Melindungi pikirannya dari semua gencatan emosi.
Menakar kortisol yang menurutnya cukup untuk menjaga kewarasannya.
Menangkalnya dari manusia – manusia tak tahu diri yang menginjak harga dirinya.
Melegalkan nirempati pada dirinya untuk memenuhi semua egonya.
Melayangkan sindiran yang tenang pada kepedulian yang terlalu mengakar pada perspektif lain.
Menikmati kerja kerasnya secara frugal demi masa depan yang mapan.
—-
Di seberang sana, emosi tak terbendung hanya pada satu rasa.

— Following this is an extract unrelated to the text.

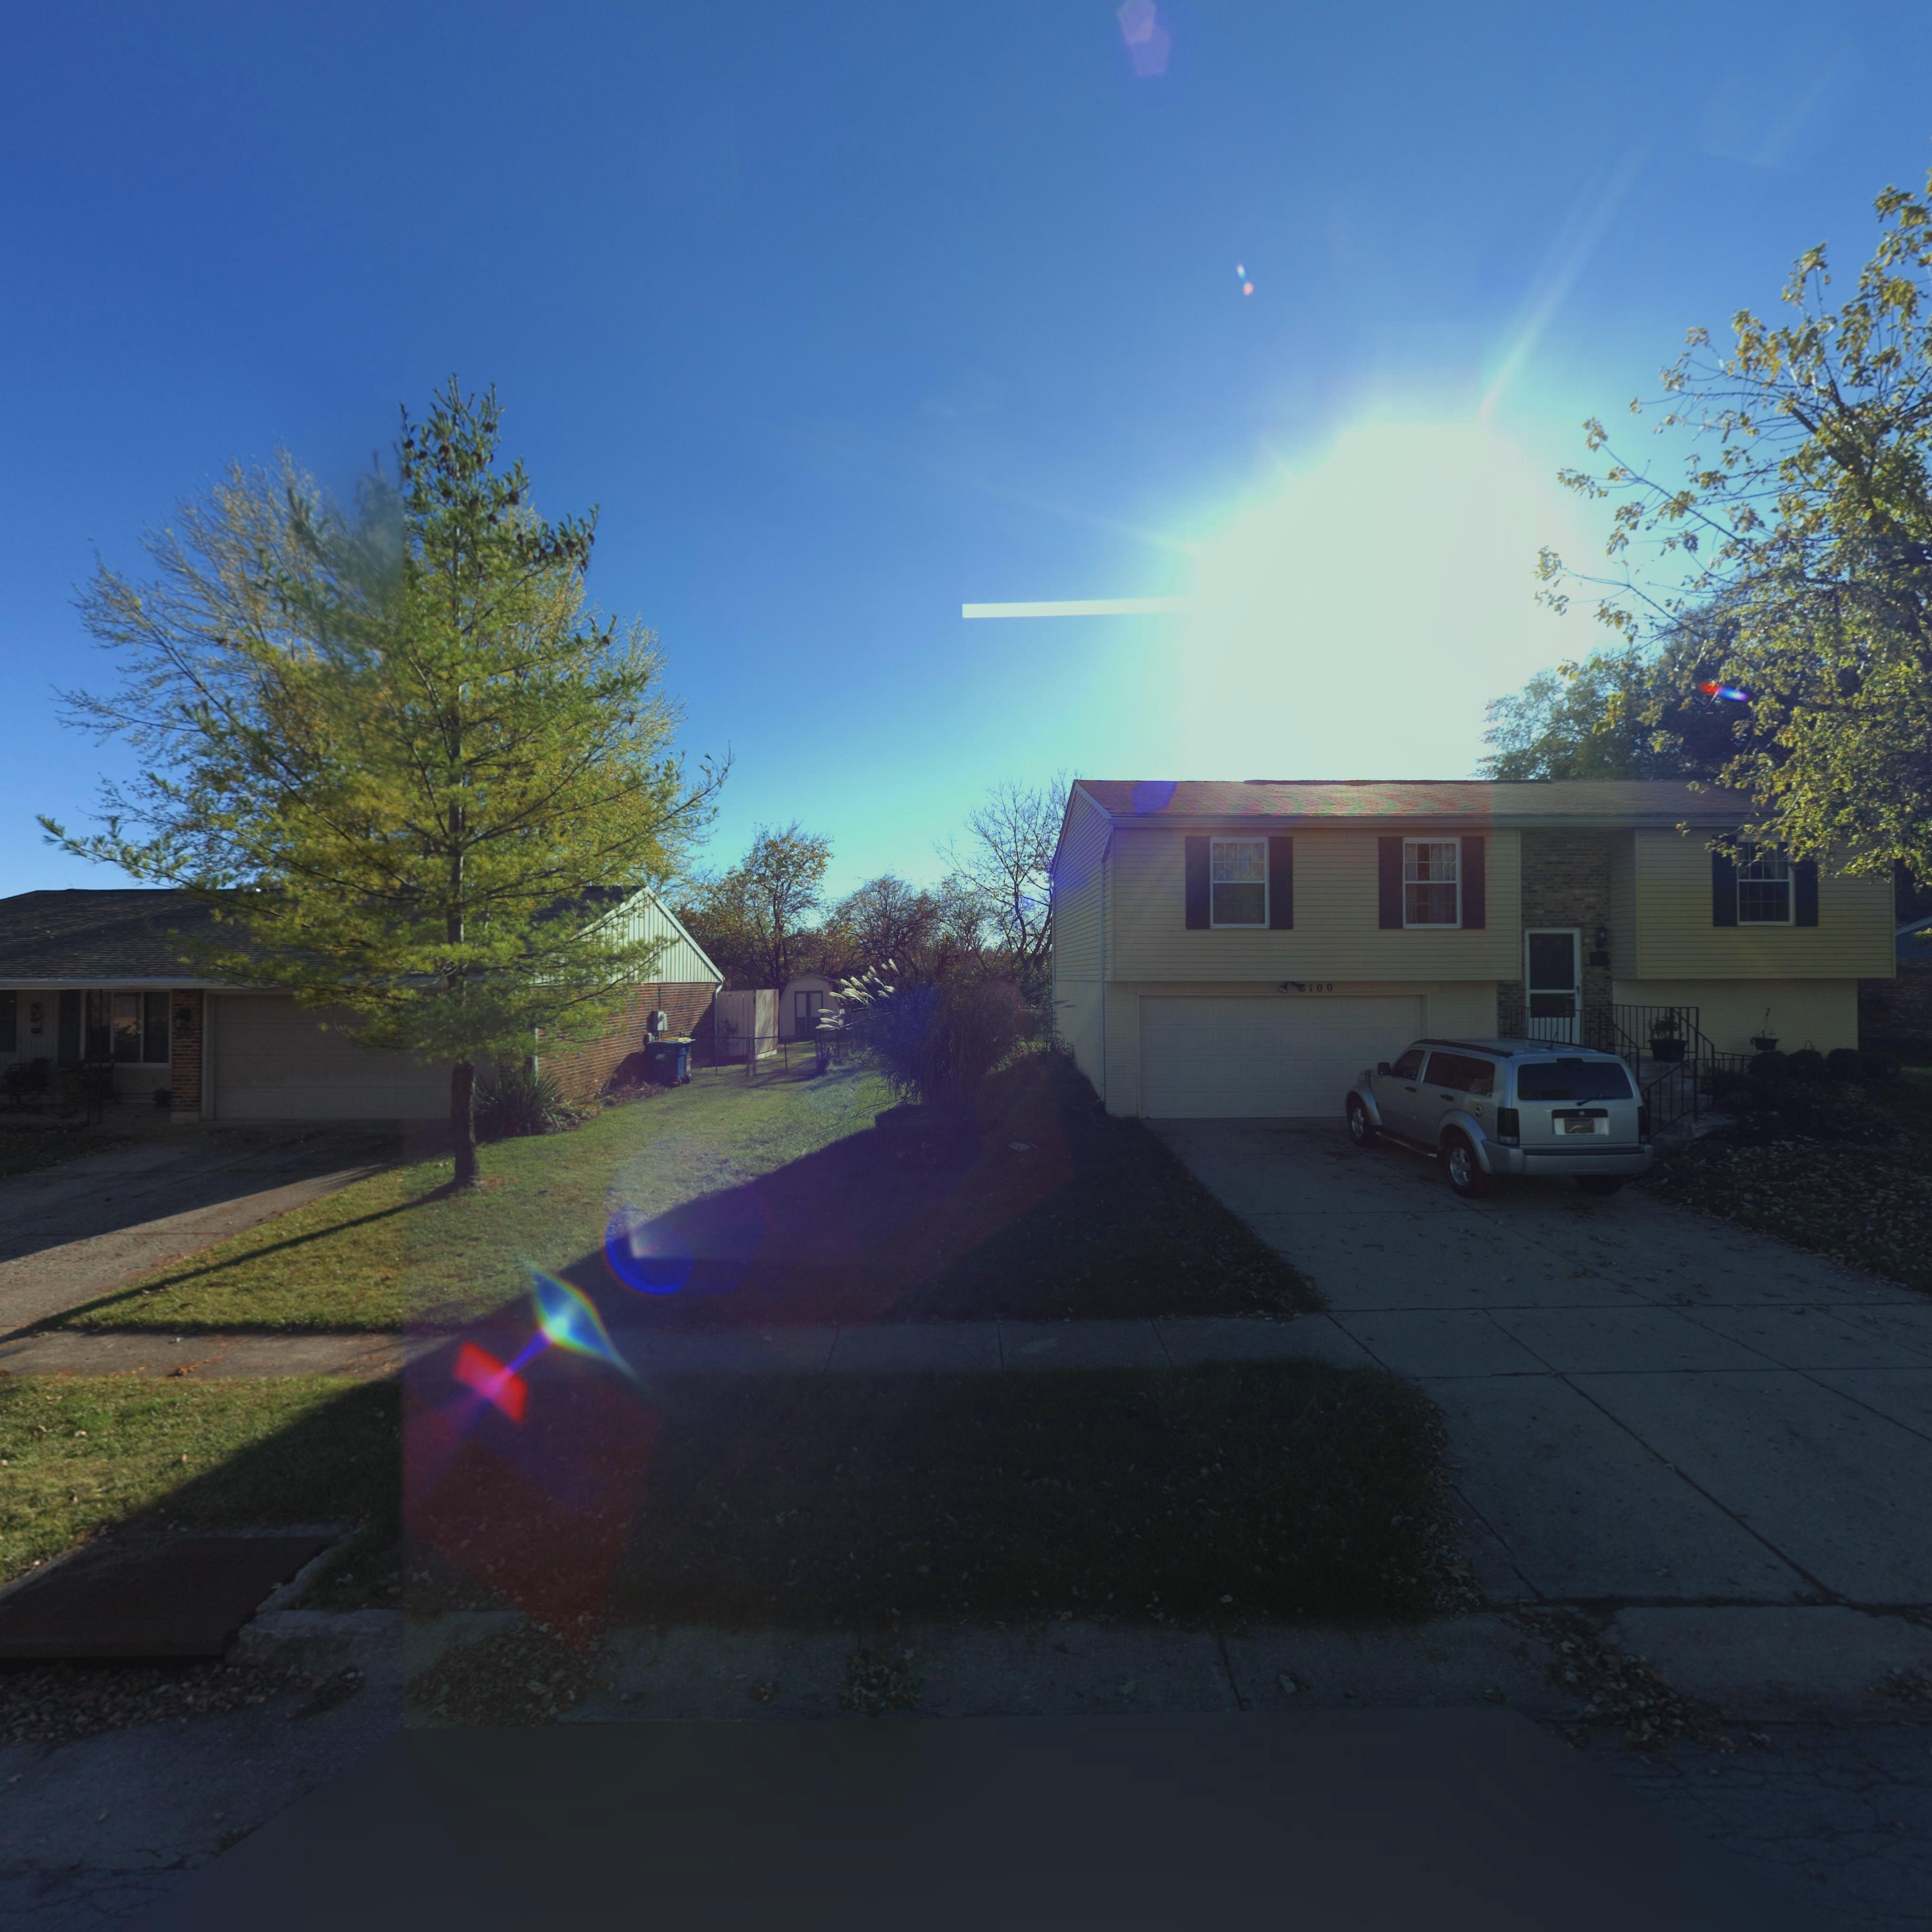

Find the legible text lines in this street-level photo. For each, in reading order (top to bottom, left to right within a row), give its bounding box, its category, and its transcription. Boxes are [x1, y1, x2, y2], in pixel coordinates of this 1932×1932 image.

Banyak pintu empati yang ia miliki, dan jika sebuah pintu terbuka, akan sulit untuk menutupnya kembali jika tidak hati – hati.
Kortisol berlebihan menciptakan bom waktu pada tubuh yang sering tumbang oleh terpaan stimulasi luar.
Roman picisan menjadi makanan bagi jiwanya; memenuhi dahaga cinta yang tak pernah ia dapatkan dari siapapun.
Kesedihan dibelinya dengan rasa iba dan donasi yang ia sisihkan dari anggaran kebutuhannya.
Masa depan menjadi kelabu baginya, dengan tabungan yang sering dihamburkan demi kemaslahatan saudara sedarah.
Namun, indah sekali caranya menolong sesama makhluk.
Perasaannya yang kaya dan tangan atasnya menjadikannya baik dipandang dari segi kemanusiaan.
—-
Mereka tak saling kenal, tetapi kini berada dalam satu jangkauan mata.
Yang satu menyimpan emas, yang satunya lagi mengambil uang.
Namun, satu kesamaan yang mereka miliki.
Gurat wajah yang sama – sama lelah untuk bertahan hidup.